Malgré toute la propagande pro-Lepep, le constat est implacable : l’économie de Maurice n’arrive pas à décoller. Les promesses formulées principalement par le tandem SAJLutchmeenaraidoo, ainsi que le duo lui-même, ont été rangées aux oubliettes. Le gouvernement de Pravind Jugnauth, ballotté en permanence par les affaires, échoue dans ses tentatives de faire bonne impression. Le Fonds monétaire international n’est pas dupe et a tiré la sonnette d’alarme, certes diplomatiquement, en s’appesantissant, cette semaine, sur le niveau de la dette et la poussée inflationniste, et en questionnant le projet (faussement appelé) «Metro Express», malgré la générosité de la Grande péninsule.

Si, en janvier 2015, le Sun Trust était un passage obligé pour avoir l’ultime bénédiction, aujourd’hui le centre de gravité politique semble s’être déplacé à l’endroit même où les marmites et les ingrédients sont mis sur le feu, soit la cuisine. Mais la cuisine a changé d’adresse en ce 15 août, jour de la fête nationale de l’Inde. De Vacoas, elle a momentanément élu domicile au Méridien, dans le Nord. Davantage qu’un fantasme passager, le besoin d’alliance s’avère incontournable et permanent chez nous, en grande partie à cause du système de First Past the Post.

Alors que les partis de l’opposition tirent tous sur lerégime des Jugnauth, personne n’aura compris pourquoi Aadil Ameer Meea a choisi de rejoindre le leader du MSM dans une cuisine d’hôtel, malgré les démentis énergiques des mauves et le silence complice du MSM. Le jeune mauve aurait dû le faire devant tout le monde – cela lui aurait provoqué bien moins de remontrances. En revanche, ce que l’on peut surtout déduire, c’est que l’Inde arrive, davantage qu’Alan Ganoo ou la société civile, à rassembler les élites politiques du pays, surtout celles qui sont les plus opposées. Comme si elle avait une baguette magique.

Cela faisait en effet longtemps qu’on n’avait pas vu, réunis dans une même salle, sir Anerood, son fils, Paul Bérenger et même... Navin Ramgoolam. Ils y étaient tous, sur leur trente-et-un – même s’ils se sont soigneusement évités, tels des danseurs aguerris dans un ballet diplomatique.

Ce n’était pas pour les farathas et les curries indiens qu’ils s’y sont rendus. Ce n’était pas pour se saluer entre eux non plus. Ils y étaient pour être vus. Afin de ne pas donner l’impression qu’ils boycottent les 70 ans de Mother India.
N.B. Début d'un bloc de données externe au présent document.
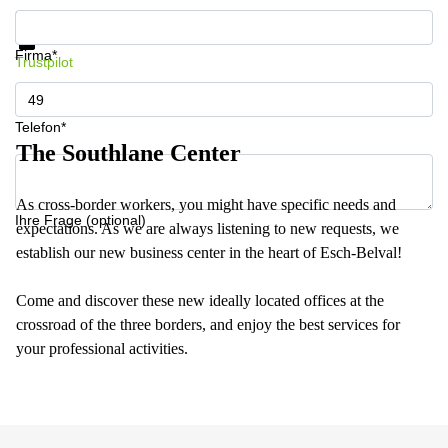
Informationen und Preise erhalten
Datenschutz
Firma*
Trustpilot
Telefon*
The Southlane Center
As cross-border workers, you might have specific needs and
Ihre Frage (optional)
expectations. As we are always listening to new requests, we
establish our new business center in the heart of Esch-Belval!
Come and discover these new ideally located offices at the
crossroad of the three borders, and enjoy the best services for
your professional activities.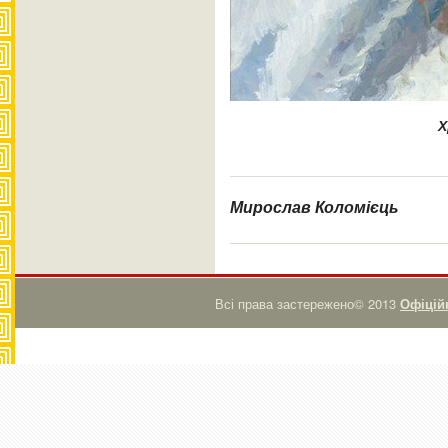
Х
Мирослав Коломієць
Всі права застережено© 2013
Офіційн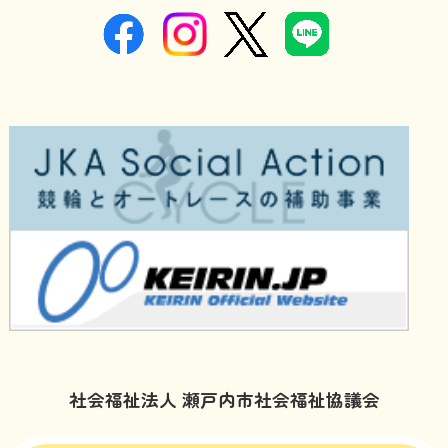
社会福祉法人 瀬戸内市社会福祉協議会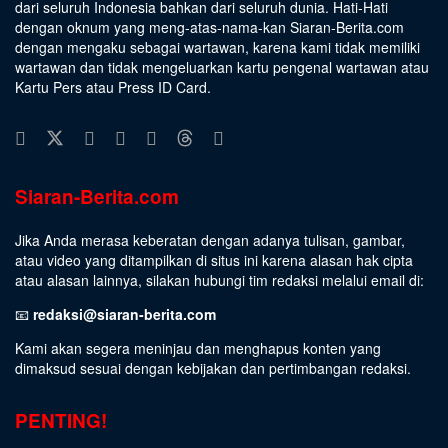
dari seluruh Indonesia bahkan dari seluruh dunia. Hati-Hati
dengan oknum yang meng-atas-nama-kan Siaran-Berita.com
dengan mengaku sebagai wartawan, karena kami tidak memiliki
wartawan dan tidak mengeluarkan kartu pengenal wartawan atau
Kartu Pers atau Press ID Card.
Siaran-Berita.com
Jika Anda merasa keberatan dengan adanya tulisan, gambar,
atau video yang ditampilkan di situs ini karena alasan hak cipta
atau alasan lainnya, silakan hubungi tim redaksi melalui email di:
📧
redaksi@siaran-berita.com
Kami akan segera meninjau dan menghapus konten yang
dimaksud sesuai dengan kebijakan dan pertimbangan redaksi.
PENTING!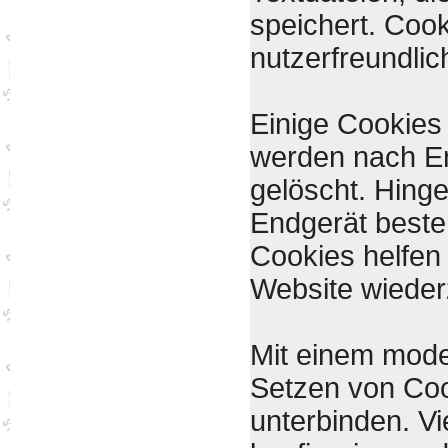
speichert. Cook
nutzerfreundlic
Einige Cookies
werden nach En
gelöscht. Hing
Endgerät besteh
Cookies helfen
Website wiede
Mit einem mod
Setzen von Co
unterbinden. V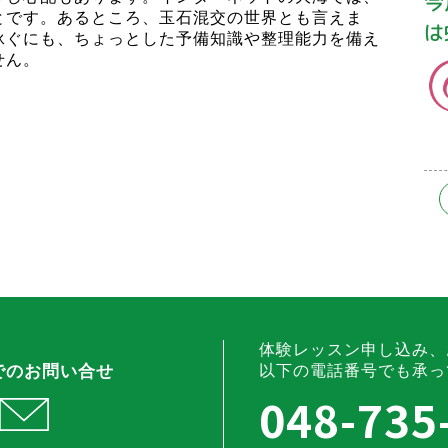
今
とです。あるところ、玉石混交の世界とも言えま
は
泳ぐにも、ちょっとした予備知識や整理能力を備え
せん。
体験レッスン申し込み、
でのお問い合せ
以下の電話番号でも承っ
048-735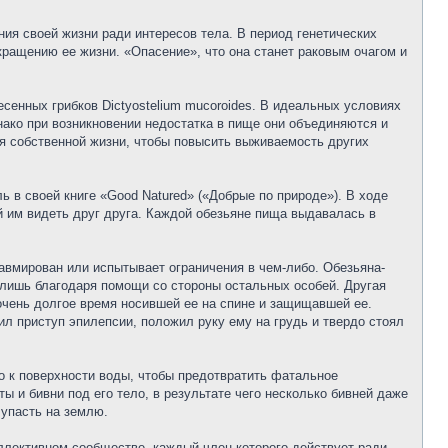
ия своей жизни ради интересов тела. В период генетических
ращению ее жизни. «Опасение», что она станет раковым очагом и
есенных грибков Dictyostelium mucoroides. В идеальных условиях
ко при возникновении недостатка в пище они объединяются и
ия собственной жизни, чтобы повысить выживаемость других
 в своей книге «Good Natured» («Добрые по природе»). В ходе
 им видеть друг друга. Каждой обезьяне пища выдавалась в
равмирован или испытывает ограничения в чем-либо. Обезьяна-
 лишь благодаря помощи со стороны остальных особей. Другая
очень долгое время носившей ее на спине и защищавшей ее.
ил приступ эпилепсии, положил руку ему на грудь и твердо стоял
о к поверхности воды, чтобы предотвратить фатальное
 и бивни под его тело, в результате чего несколько бивней даже
 упасть на землю.
лективном сообществе, каждый член которого действует ради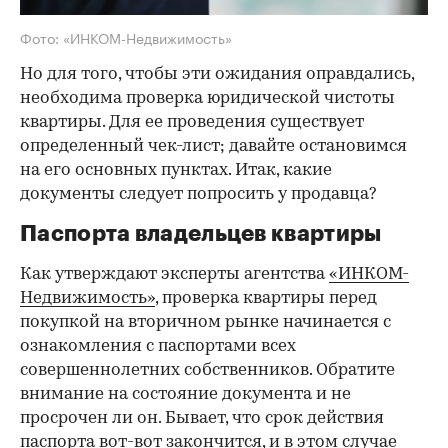
Фото: «ИНКОМ-Недвижимость»
Но для того, чтобы эти ожидания оправдались,
необходима проверка юридической чистоты
квартиры. Для ее проведения существует
определенный чек-лист; давайте остановимся
на его основных пунктах. Итак, какие
документы следует попросить у продавца?
Паспорта владельцев квартиры
Как утверждают эксперты агентства
«ИНКОМ-
Недвижимость»
, проверка квартиры перед
покупкой на вторичном рынке начинается с
ознакомления с паспортами всех
совершеннолетних собственников. Обратите
внимание на состояние документа и не
просрочен ли он. Бывает, что срок действия
паспорта вот-вот закончится, и в этом случае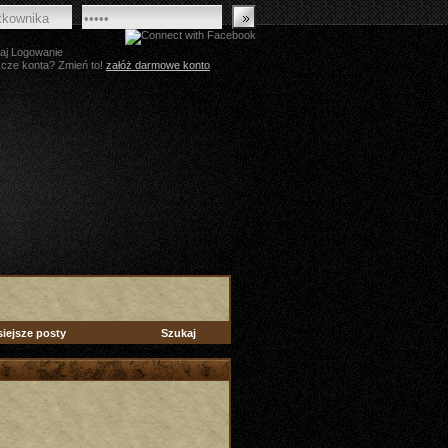
aj Logowanie
zcze konta? Zmień to!
załóż darmowe konto
siejsze posty
Szukaj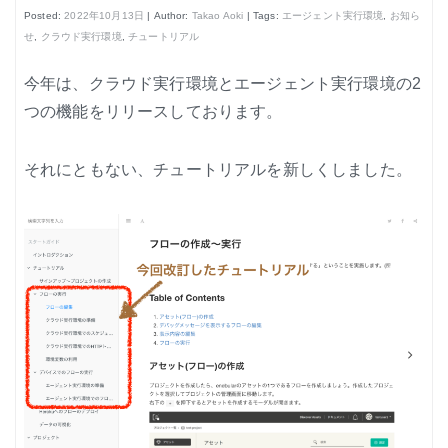
はじめよう、enebular (3)
Posted:
2022年10月13日
| Author:
Takao Aoki
| Tags:
エージェント実行環境
,
お知ら
せ
,
クラウド実行環境
,
チュートリアル
はじめよう、enebular (4)
はじめよう、enebular (5)
今年は、クラウド実行環境とエージェント実行環境の2
つの機能をリリースしております。
ノーコードで地図アプリ制作を体験
ノンコーディングで機械学習を体験
それにともない、チュートリアルを新しくしました。
Node-REDの基本的な使い方
クラウド実行環境
エージェント実行環境
プライベートノード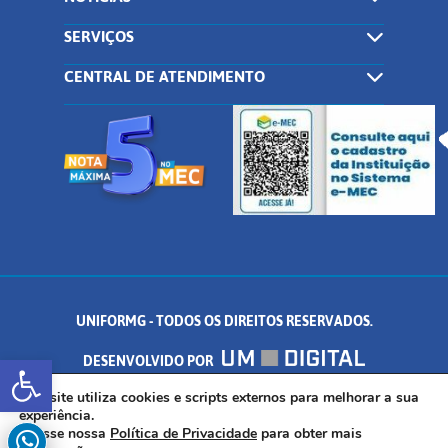
SERVIÇOS
CENTRAL DE ATENDIMENTO
UNIFORMG - TODOS OS DIREITOS RESERVADOS.
Abrir a barra de ferramentas
DESENVOLVIDO POR
AV. DR. ARNALDO DE SENNA, 328 - PALMEIRAS, FORMIGA/MG - CEP:
Este site utiliza cookies e scripts externos para melhorar a sua
experiência.
Acesse nossa
Política de Privacidade
para obter mais
35.574.530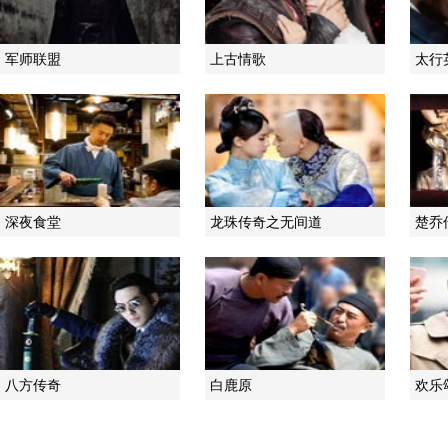
军师联盟
上古情歌
太行
深夜食堂
龙珠传奇之无间道
楚乔
八方传奇
白鹿原
欢乐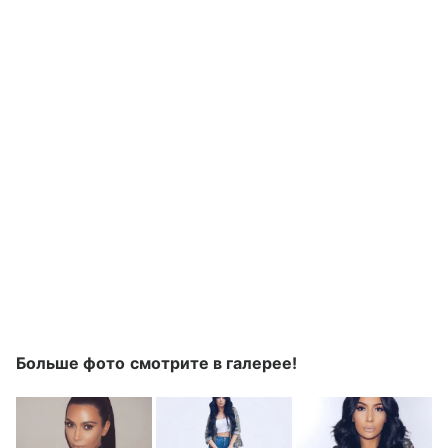
Больше фото смотрите в галерее!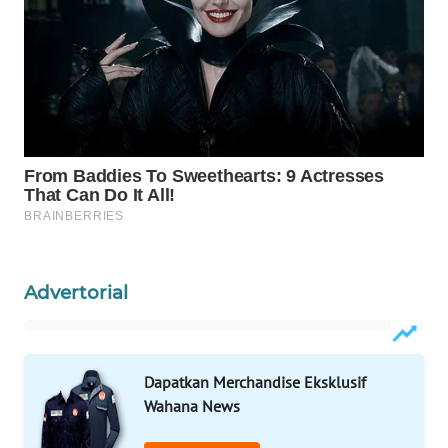
WAHANA
SPORT
WAHANA
UMKM
WAHANA
SELEB
WAHANA
Advertorial
PERSONA
WAHANA
OTOMOTIF
Dapatkan Merchandise Eksklusif
Wahana News
WAHANA
HEALTH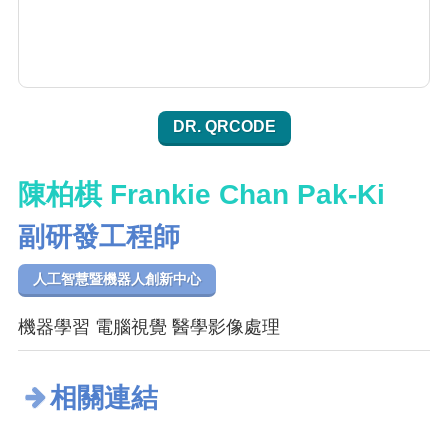
DR. QRCODE
陳柏棋 Frankie Chan Pak-Ki
副研發工程師
人工智慧暨機器人創新中心
機器學習 電腦視覺 醫學影像處理
相關連結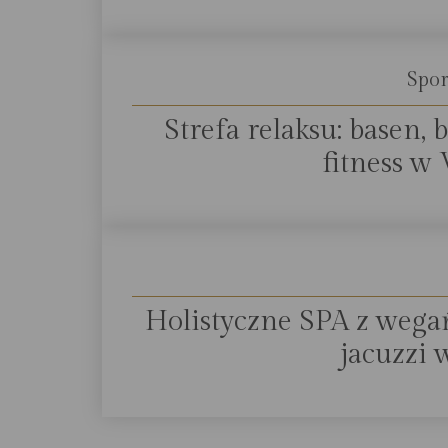
Spor
Strefa relaksu: basen
fitness w
Holistyczne SPA z wega
jacuzzi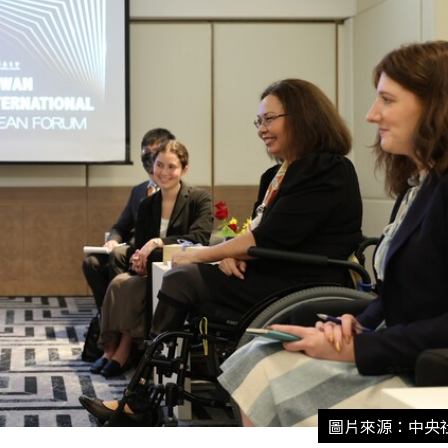
圖片來源：中央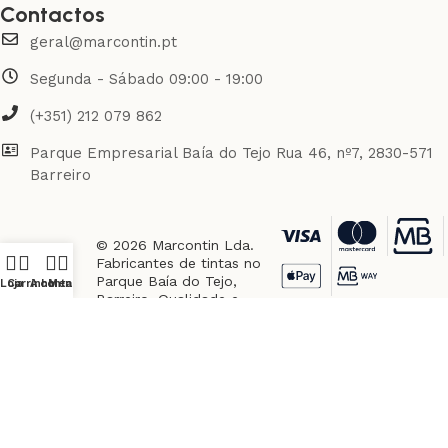
Contactos
geral@marcontin.pt
Segunda - Sábado 09:00 - 19:00
(+351) 212 079 862
Parque Empresarial Baía do Tejo Rua 46, nº7, 2830-571
Barreiro
© 2026 Marcontin Lda.
Fabricantes de tintas no
Parque Baía do Tejo,
Loja
Carrinho
A conta
Menu
Barreiro. Qualidade e
inovação desde há 20
anos.
Pagamentos
Seguros via REDUNIQ.
Garantias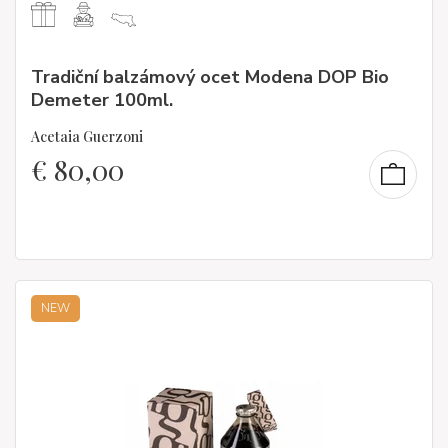
Tradiční balzámový ocet Modena DOP Bio
Demeter 100ml.
Acetaia Guerzoni
€
80,00
NEW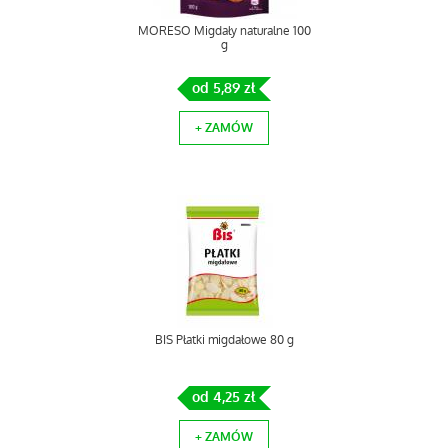
MORESO Migdały naturalne 100
g
od 5,89 zł
+ ZAMÓW
BIS Płatki migdałowe 80 g
od 4,25 zł
+ ZAMÓW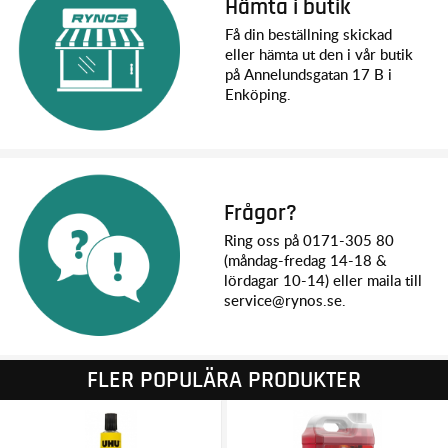
Hämta i butik
Få din beställning skickad
eller hämta ut den i vår butik
på Annelundsgatan 17 B i
Enköping.
Frågor?
Ring oss på 0171-305 80
(måndag-fredag 14-18 &
lördagar 10-14) eller maila till
service@rynos.se.
FLER POPULÄRA PRODUKTER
Dans notre système politique actuel, aucun chef politique mauricien ne peut se permettre de se mettre à dos l’Inde. C’est ainsi. Et c’est pourquoi aucun chef politique ne participera à une marche contre le projet de tramway, aux côtés des travailleurs du transport public. Les risques d’être perçus comme étant anti-indiens sont trop grands. Alors, ils disent que les Mauriciens n’aiment plus descendre dans la rue. Mais peut-être bien que les Mauriciens en ont surtout marre de descendre avec les mêmes dinosaures dans la rue, sachant que rien ne va changer au fond ?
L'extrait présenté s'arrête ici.